● WORK TO COMPLETE
**A)** From the data breach column, please print the passage that begins at the words that have "Some experts argue" and stop after "data a priority.".
**B)** List the kinds of existing rules that, according to the data breach column, a federal ID theft/privacy protection law should complement rather than duplicate.

Carole Longendyke, partner and director of data forensics with P.G. Lewis and Associates, shared these statistics in a talk at last month's TechnoSecurity Conference in South Carolina. Speaking about how the internet's rapid growth and its use by criminals to make money has amplified the need for knowledgeable computer forensics investigators, she asked: "How prepared is society? How prepared is business? How prepared is our legal system?"

Using the past several months as a gauge, I'd say we are far from ready. According to the Privacy Rights Clearinghouse, about 50 million people have had their personal information exposed as a result of 44 data breaches this year. And most of these were made public because of California's Database Security Breach Notification Act (also popularly referred to as Senate Bill 1386).

Unlike the law, though, digital exposure of consumers' private details is not new. As one expert at TechnoSecurity said, data breaches occurred long before SB1386 was passed – it's just that most businesses didn't report them to the public or affected individuals because no law existed that made it illegal not to.

Bunches of state bills on identity theft are pending. Federal lawmakers have none.

Last year, Senator Dianne Feinstein (D-CA) introduced privacy legislation that got nowhere. Now she is calling for congressional hearings on a proposed piece of privacy legislation, but the current bill reportedly has no co-sponsors.

Some experts argue more federal regulation is not needed. Recent data breaches' effects on consumer confidence, businesses' reputations, and corporate bottom lines can't be argued. So, the logic goes, firms will be forced to make the protection of consumer data a priority.

But corporations just aren't – despite their responsibility to protect corporate servers and backup tapes storing customers' private data. Market forces might prompt some into action, but as history has proven, others will move only after they get hit.

Federal lawmakers need to step in. Yes, it's another law to which businesses will have to conform. But given the fact that such a federal mandate will supersede the likely-to-pass legion of state laws, firms will have only one privacy law to deal with. And if luck is on corporate America's side, Congress will enlist a little foresight to ensure that an ID theft/privacy protection law will complement existing anti-spam, anti-phishing, anti-spyware and vertical industry rules, rather than duplicate requirements.

Maybe then there won't be a counterfeit Illena somewhere surfing eBay to find that '69 Corvette Stingray she's always wanted.

● AVAILABLE DATA
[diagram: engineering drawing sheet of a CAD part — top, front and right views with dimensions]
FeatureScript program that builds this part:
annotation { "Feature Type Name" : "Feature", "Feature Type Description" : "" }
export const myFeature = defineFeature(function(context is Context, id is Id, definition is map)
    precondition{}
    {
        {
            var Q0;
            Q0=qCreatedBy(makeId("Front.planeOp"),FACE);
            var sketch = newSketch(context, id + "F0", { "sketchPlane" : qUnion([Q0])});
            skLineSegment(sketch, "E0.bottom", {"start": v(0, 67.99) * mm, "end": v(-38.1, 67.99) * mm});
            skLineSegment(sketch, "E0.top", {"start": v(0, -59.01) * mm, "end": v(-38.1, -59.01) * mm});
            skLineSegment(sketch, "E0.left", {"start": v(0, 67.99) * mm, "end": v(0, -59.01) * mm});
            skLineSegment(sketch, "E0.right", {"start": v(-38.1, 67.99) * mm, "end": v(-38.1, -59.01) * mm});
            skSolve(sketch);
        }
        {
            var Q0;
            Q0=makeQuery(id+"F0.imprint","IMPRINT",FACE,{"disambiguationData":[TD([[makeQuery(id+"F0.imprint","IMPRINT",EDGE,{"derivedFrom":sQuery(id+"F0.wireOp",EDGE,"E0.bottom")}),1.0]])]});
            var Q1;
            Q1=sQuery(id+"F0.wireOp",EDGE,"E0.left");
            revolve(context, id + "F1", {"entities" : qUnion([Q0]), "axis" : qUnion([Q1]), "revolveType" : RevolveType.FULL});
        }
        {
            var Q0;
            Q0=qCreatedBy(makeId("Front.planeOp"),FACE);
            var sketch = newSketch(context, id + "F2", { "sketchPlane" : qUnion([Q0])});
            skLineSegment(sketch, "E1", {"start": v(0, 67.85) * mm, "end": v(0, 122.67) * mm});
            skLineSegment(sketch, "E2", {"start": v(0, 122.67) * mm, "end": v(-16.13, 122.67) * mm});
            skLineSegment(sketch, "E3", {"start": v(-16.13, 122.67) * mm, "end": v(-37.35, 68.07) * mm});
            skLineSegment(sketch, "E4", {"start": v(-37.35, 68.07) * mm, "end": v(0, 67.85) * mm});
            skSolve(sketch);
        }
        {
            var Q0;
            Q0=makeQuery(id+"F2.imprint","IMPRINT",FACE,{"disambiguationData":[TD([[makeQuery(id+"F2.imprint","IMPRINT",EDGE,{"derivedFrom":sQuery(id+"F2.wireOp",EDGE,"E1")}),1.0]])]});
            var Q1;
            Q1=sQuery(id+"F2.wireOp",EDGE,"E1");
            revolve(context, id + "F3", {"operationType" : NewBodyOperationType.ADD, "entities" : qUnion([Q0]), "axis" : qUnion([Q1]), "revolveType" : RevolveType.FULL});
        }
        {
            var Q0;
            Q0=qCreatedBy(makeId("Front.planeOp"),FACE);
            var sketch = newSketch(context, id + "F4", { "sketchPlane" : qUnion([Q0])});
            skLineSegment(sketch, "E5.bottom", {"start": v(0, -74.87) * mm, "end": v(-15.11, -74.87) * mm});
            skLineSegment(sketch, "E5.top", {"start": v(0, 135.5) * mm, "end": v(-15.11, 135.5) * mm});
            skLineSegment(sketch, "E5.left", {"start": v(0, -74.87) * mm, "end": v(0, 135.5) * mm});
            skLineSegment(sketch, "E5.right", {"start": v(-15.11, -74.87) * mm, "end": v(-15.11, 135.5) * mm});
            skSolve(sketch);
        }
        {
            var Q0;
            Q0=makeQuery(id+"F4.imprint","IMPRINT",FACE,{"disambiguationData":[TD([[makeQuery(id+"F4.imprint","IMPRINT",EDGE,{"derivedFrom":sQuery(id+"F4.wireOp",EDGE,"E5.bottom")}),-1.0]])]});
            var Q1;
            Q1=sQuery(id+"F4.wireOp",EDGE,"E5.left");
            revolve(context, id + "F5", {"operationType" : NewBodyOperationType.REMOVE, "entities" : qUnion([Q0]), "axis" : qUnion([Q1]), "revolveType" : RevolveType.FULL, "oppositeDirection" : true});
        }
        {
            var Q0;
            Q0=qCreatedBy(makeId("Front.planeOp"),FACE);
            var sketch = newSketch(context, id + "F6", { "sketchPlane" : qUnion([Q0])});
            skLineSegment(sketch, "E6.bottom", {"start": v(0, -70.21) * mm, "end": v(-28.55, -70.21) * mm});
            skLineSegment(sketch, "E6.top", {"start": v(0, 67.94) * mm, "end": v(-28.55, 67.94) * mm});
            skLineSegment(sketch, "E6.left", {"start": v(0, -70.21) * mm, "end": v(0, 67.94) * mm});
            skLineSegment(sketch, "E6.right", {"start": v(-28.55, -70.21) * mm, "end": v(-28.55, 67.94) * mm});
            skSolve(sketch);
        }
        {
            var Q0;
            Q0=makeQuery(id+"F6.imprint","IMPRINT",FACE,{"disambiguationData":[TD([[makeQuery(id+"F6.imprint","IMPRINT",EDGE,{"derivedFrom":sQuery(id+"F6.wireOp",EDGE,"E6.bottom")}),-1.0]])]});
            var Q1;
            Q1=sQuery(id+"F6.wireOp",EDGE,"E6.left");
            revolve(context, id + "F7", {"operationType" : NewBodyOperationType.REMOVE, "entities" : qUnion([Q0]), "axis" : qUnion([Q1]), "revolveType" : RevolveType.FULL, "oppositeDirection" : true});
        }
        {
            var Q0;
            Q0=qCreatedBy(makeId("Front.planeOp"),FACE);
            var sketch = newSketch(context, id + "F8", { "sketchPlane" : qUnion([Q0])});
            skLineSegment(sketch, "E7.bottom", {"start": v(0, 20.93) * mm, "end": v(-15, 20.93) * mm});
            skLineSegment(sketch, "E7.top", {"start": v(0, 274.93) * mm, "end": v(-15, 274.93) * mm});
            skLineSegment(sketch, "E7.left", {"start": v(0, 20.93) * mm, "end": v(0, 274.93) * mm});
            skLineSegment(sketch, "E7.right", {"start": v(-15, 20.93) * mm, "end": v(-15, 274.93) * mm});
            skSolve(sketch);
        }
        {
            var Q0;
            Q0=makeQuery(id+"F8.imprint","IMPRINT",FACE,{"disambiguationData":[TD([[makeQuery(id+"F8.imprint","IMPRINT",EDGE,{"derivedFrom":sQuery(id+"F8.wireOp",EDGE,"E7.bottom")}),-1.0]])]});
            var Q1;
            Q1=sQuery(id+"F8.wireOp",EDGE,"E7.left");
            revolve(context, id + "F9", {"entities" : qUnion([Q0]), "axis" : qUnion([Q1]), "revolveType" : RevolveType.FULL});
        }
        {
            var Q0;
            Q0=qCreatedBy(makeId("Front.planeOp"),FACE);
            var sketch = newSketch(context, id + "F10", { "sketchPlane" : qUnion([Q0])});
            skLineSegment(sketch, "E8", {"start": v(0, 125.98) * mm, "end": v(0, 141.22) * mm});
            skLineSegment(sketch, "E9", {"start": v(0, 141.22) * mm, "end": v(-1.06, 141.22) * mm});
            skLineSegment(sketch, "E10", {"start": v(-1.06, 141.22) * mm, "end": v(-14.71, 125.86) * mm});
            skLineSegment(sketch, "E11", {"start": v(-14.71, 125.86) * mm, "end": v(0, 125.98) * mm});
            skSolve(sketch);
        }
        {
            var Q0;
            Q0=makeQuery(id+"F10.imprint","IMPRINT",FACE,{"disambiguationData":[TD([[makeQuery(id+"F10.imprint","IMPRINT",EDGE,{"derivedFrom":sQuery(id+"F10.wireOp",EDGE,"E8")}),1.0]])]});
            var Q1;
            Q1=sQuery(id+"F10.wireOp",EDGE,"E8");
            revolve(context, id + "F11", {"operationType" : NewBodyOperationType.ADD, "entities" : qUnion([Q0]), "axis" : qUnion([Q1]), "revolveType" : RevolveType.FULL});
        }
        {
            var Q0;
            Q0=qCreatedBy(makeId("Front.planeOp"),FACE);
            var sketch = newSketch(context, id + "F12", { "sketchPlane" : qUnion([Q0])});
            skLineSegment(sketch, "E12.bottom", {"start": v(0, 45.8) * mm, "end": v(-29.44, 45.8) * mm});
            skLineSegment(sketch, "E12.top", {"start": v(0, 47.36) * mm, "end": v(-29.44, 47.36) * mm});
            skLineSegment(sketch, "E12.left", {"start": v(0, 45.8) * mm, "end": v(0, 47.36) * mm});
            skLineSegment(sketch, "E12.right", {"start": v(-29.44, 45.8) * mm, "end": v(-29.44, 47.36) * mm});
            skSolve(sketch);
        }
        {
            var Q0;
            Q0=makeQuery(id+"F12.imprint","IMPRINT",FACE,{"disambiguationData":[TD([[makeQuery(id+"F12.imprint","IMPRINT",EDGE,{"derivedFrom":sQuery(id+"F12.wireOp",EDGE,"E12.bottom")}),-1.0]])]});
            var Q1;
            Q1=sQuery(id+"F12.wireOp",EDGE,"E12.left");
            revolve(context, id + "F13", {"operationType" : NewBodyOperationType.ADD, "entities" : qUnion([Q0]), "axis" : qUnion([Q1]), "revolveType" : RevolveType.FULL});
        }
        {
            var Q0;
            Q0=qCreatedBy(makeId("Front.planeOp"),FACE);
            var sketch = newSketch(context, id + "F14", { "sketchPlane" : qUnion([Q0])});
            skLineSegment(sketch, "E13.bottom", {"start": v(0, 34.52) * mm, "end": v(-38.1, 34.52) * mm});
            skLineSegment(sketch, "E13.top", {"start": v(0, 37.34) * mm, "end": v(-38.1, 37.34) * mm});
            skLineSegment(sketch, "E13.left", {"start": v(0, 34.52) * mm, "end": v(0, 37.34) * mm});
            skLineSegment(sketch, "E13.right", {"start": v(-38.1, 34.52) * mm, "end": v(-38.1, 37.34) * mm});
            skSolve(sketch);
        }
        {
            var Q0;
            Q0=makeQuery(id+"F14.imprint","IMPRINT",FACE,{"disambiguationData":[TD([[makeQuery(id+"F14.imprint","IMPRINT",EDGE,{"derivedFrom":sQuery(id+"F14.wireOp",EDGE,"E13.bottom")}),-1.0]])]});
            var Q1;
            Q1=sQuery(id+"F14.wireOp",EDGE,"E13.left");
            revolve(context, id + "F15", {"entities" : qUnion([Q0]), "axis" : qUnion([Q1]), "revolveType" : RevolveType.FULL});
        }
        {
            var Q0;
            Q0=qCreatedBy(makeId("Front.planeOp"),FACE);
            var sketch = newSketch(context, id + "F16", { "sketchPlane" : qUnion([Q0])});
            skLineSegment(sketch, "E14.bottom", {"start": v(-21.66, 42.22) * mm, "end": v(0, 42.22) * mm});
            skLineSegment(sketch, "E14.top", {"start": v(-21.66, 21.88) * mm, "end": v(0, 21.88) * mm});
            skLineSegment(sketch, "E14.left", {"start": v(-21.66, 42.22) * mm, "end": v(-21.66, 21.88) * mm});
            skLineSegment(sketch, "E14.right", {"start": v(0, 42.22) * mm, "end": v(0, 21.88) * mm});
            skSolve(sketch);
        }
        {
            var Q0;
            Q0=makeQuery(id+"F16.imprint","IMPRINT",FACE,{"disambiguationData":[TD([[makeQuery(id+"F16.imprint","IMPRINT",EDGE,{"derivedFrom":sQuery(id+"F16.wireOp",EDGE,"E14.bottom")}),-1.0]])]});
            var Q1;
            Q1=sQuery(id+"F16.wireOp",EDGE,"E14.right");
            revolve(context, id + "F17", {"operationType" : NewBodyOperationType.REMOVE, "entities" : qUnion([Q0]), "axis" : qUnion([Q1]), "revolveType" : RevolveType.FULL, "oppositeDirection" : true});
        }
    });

● YOUR RESPONSES
**A)**
Some experts argue more federal regulation is not needed. Recent data breaches' effects on consumer confidence, businesses' reputations, and corporate bottom lines can't be argued. So, the logic goes, firms will be forced to make the protection of consumer data a priority.

**B)**
- anti-spam rules
- anti-phishing rules
- anti-spyware rules
- vertical industry rules